No wonder that the government every time comes up with a budget bigger than the previous one. Understandably, this is more for playing to the gallery than framing the budget within the government's ability to pool resources and spend the same.
It is hard to believe that policymakers are not aware of the lack of capacity of the relevant government agencies engaged in budget execution. Yet they have been setting ambitious budgetary targets.
Over a decade's time the size of the national budget has become almost five times bigger---from Tk 1.13 trillion in the fiscal year (FY) 2009 to Tk 5.23 trillion in 2019-20.
The growth as far as the size of the budgets is concerned has been impressive, but not their execution.
The actual implementation of the budgets during the last nine FYs fell short of their original projections. The shortfall in budget execution continued to grow during the last five to six FYs.
In the FY 2009-10, the size of the original budget was Tk 1.13 trillion and its actual execution fell short by Tk 0.12 trillion (Tk12,000 crore). In the next fiscal the gap increased to Tk 0.40 trillion.
The gap between projections and actual implementation started widening unabatedly between FY2014 and FY 2018. The implementation shortfall in FY 2014 was Tk 0.34 trillion, in FY 2015 Tk 0.46 trillion, in FY2016 Tk 0.57 trillion, in FY2017 Tk 0.71 trillion and in FY2018 Tk 0.79 trillion (79,000 crore). The shortfall in implementation represents more than 20 per cent of the original size of the budget for the FY2018. The gap at the end of the outgoing FY 19 is feared to widen further.
One can well draw one's conclusion on budgetary goals and actual achievements from the following statistics for the FY2017-18:
The original revenue receipt projection for the year was Tk 2.98 trillion. It was later revised to Tk 2.638 billion. But the actual receipt came down to Tk 2.174 trillion, leaving a Tk 806 billion shortfall.

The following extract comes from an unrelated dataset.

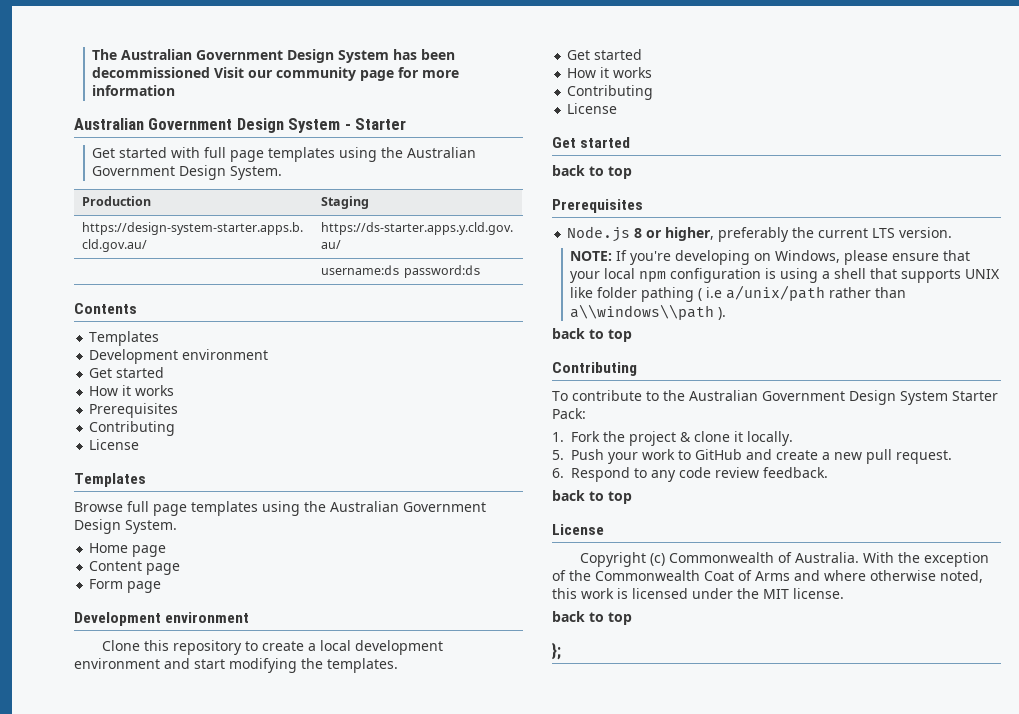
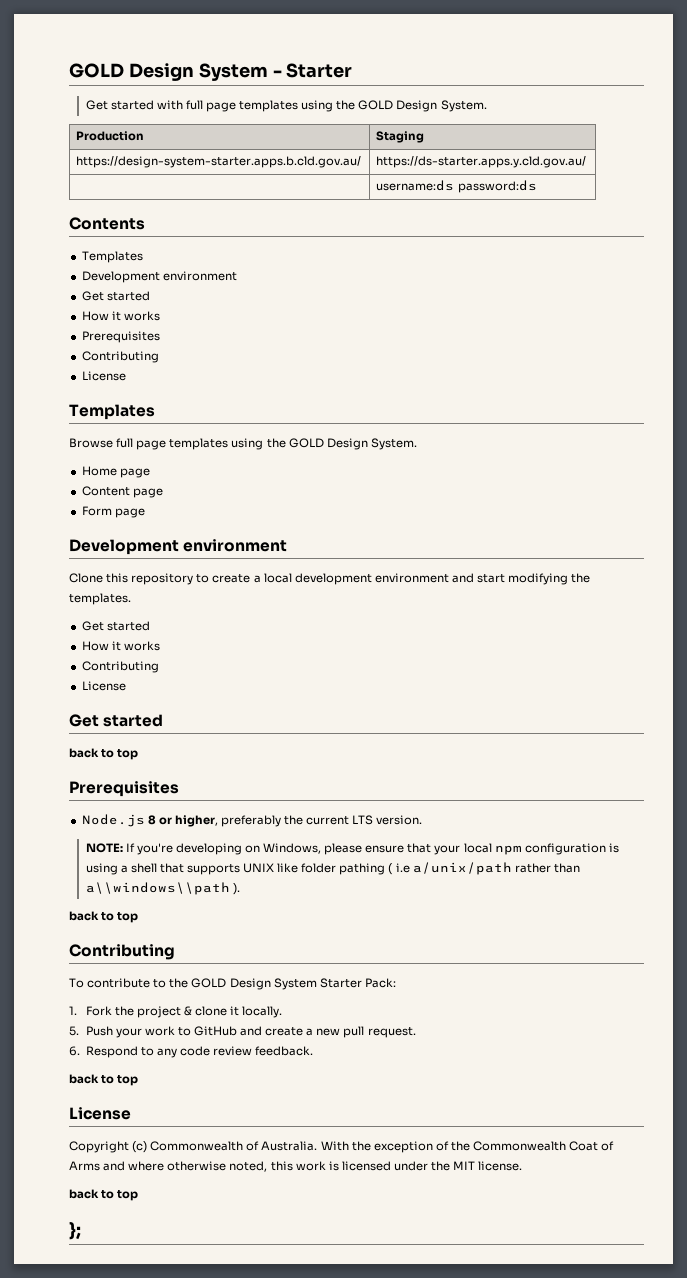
[92,49,456,63] [92,67,460,81] [92,85,176,96] [74,118,233,130] The Australian Government Design System has been decommissioned Visit our community page for more information // Australian Government -> [69,63,124,78] GOLD
[407,147,477,158] [92,166,176,176] Australian Government -> [358,100,394,110] GOLD
[330,501,486,512] Australian Government -> [288,438,324,448] GOLD
[689,390,845,401] Australian Government -> [191,978,227,988] GOLD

Similarly, on the overall expenditure side, the original budgetary goal was worth Tk 4.0 trillion. The projection was later revised downward to Tk 3.71 trillion. But, the actual expenditure was about Tk 3.13 trillion. Here, too, the shortfall was worth Tk 874 billion.
There was shortfall even in operating expenditure during the year. As against the original estimate of Tk 2.34 trillion, the government actually could spend Tk 1.91 trillion.
The shortfall in the case of development expenditure was worth Tk 369 billion. The amount was equivalent to more than 23 per cent of the original size of the annual development programme (ADP).
During the FY under review, the original foreign borrowing target was Tk 464 billion, but the actual receipt was Tk 256 billion.
However, the picture in the case of domestic borrowing was altogether different. Here, the actual borrowing was Tk 185 billion more than the original target of Tk 603 billion.
The volume of bank borrowing from the country's banking system during the FY 2017-18 was nearly half of the amount projected originally. However, the lower borrowing was compensated by higher than targeted sale of the national savings tool. The actual net borrowing through the sale of the NSCs during the year stood at Tk 463 billion against the original projection of Tk 321 billion.
It is natural on the part of the government to set higher goals, in terms of revenue receipts and annual expenditure. The budget-making cannot be in a reverse gear. It has to be forward-looking in keeping with national aspirations.
But to meet those goals, the government has to build genuine capacity to mobilise resources from domestic as well as external sources and also the ability to use the resources efficiently up to the optimum level. However, getting enough resources for bankrolling the budgets remains a difficult task, particularly under Bangladesh conditions where people by nature are tax-evasive and tax machinery is notoriously corrupt and inefficient.
The failure to generate enough resources is seen as a problem in the overall budget-making process. But the government, negatively speaking, is rather fortunate that the public sector agencies are not adequately geared to meet the budget targets. Had the agencies been efficient in utilisation of resources they are allocated in the budgets, the government would have been forced to borrow more from the banking system or resort to selling a greater volume of expensive savings tools. This would have again added to burden of interest payments which is now a major spending head in the budget.
At least a couple of issues are important here. The government does need to mobilise more domestic resources, on the one hand, and upgrade the capacity of public sector agencies to make quality expenditures, on the other.
However, one particular problem is noted with the taxmen who are responsible for moblising the most part of revenue for the government. They tend to concentrate more on indirect tax which is easier to collect.
The value added tax (VAT) has lately become quite a handy tool for the purpose. With revenue from import duty falling due to rate reduction, the taxmen have concentrated more on VAT.
Greater mobilisation of indirect tax remains the most desired path. There is no denying that the receipt from indirect tax has increased manifold over time, but it is far from the actual potential. Emphasis from all quarters has been there on the collection of increased volume of direct tax, but the progress in this direction is not worthy of any special mention.
There have been plenty of talks about reforming the tax administration. The incumbent finance minister, too, in his maiden budget speech spoke about reforming the tax administration. All concerned will be waiting for a positive outcome.